'''

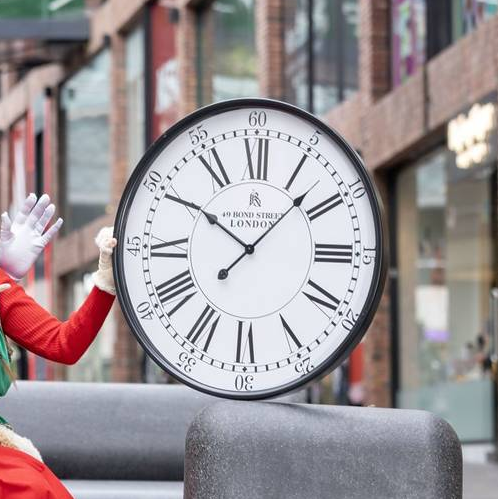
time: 10:07
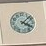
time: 4:07
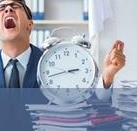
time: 2:42
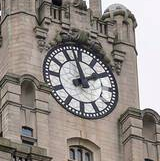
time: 1:57
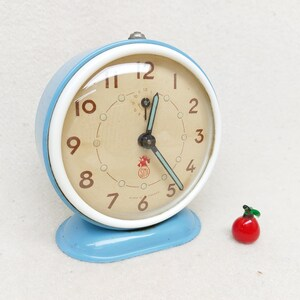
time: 12:23
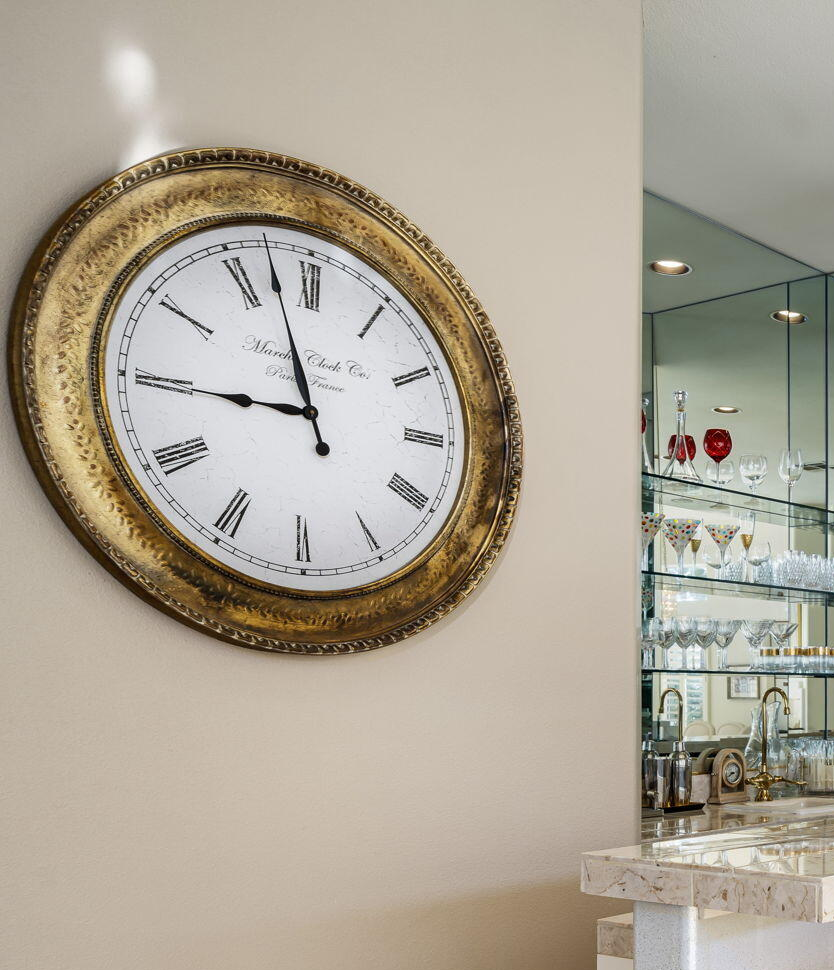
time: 8:57
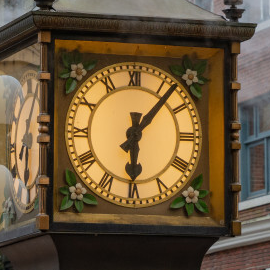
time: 6:06
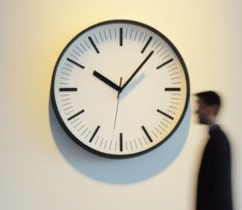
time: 10:06
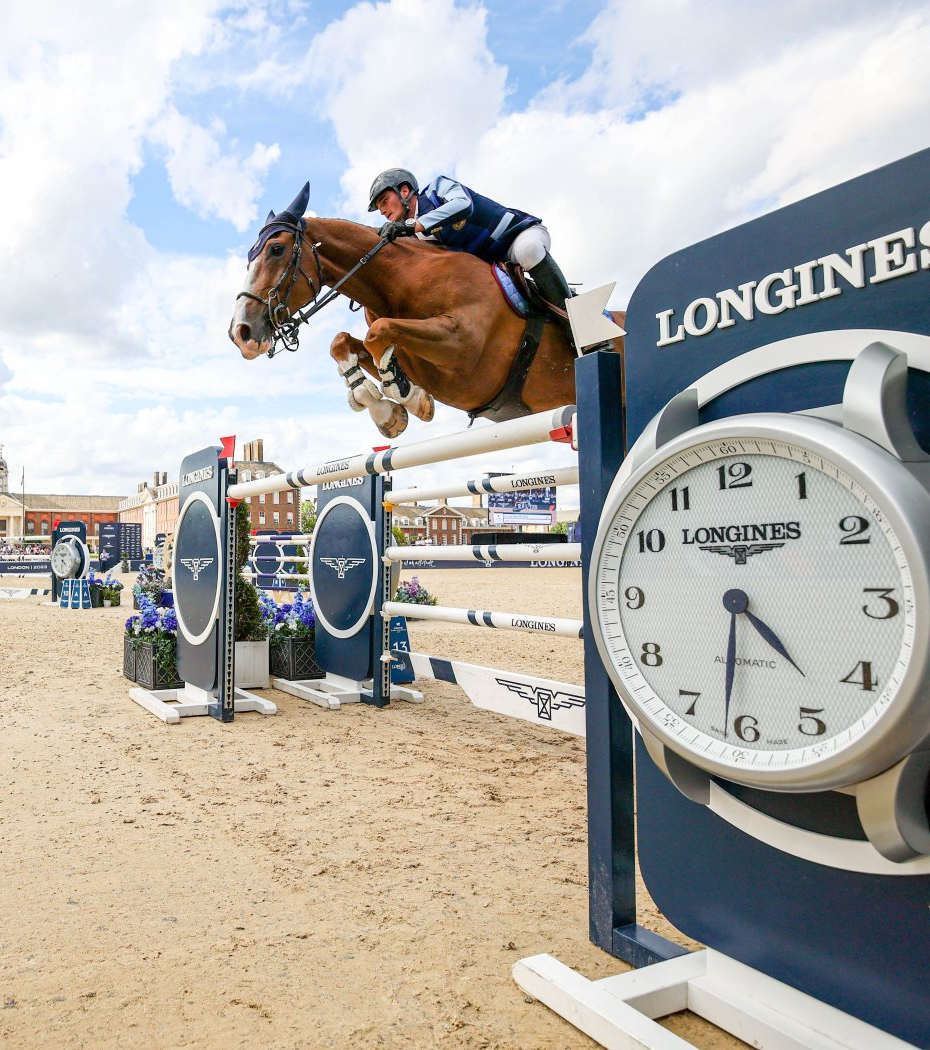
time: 4:31
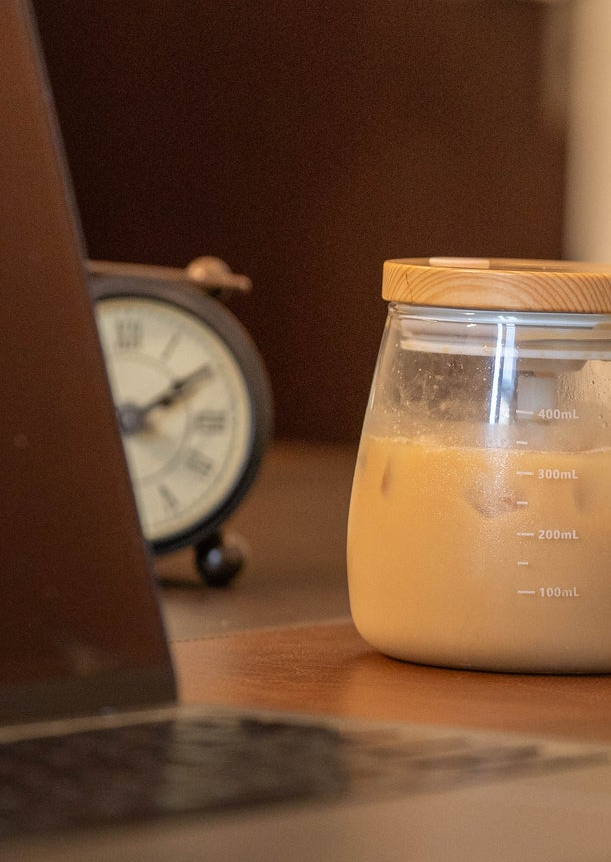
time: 2:09
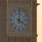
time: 4:01
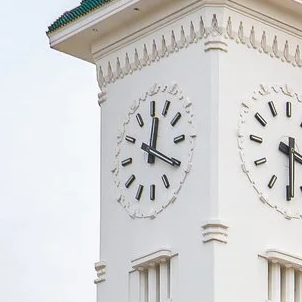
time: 12:19
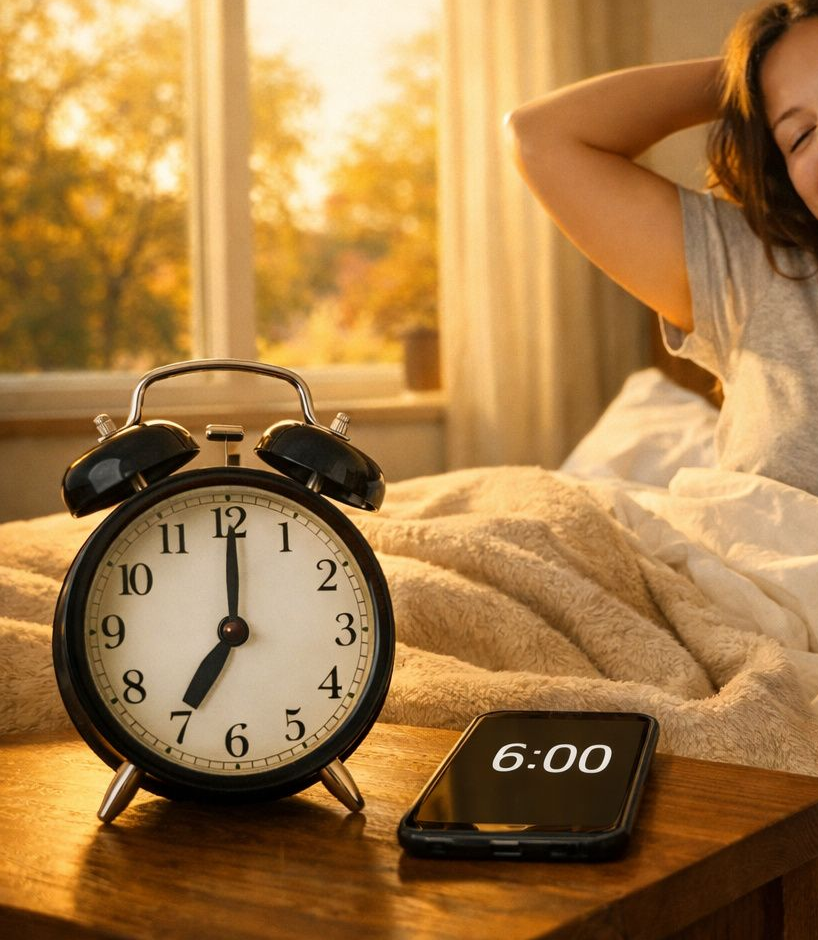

'''

Directions for this task
Can you rewrite the entries above with "time" changed to "reading" and nothing else altered, leaving the pictures out?

Task output
reading: 10:07
reading: 4:07
reading: 2:42
reading: 1:57
reading: 12:23
reading: 8:57
reading: 6:06
reading: 10:06
reading: 4:31
reading: 2:09
reading: 4:01
reading: 12:19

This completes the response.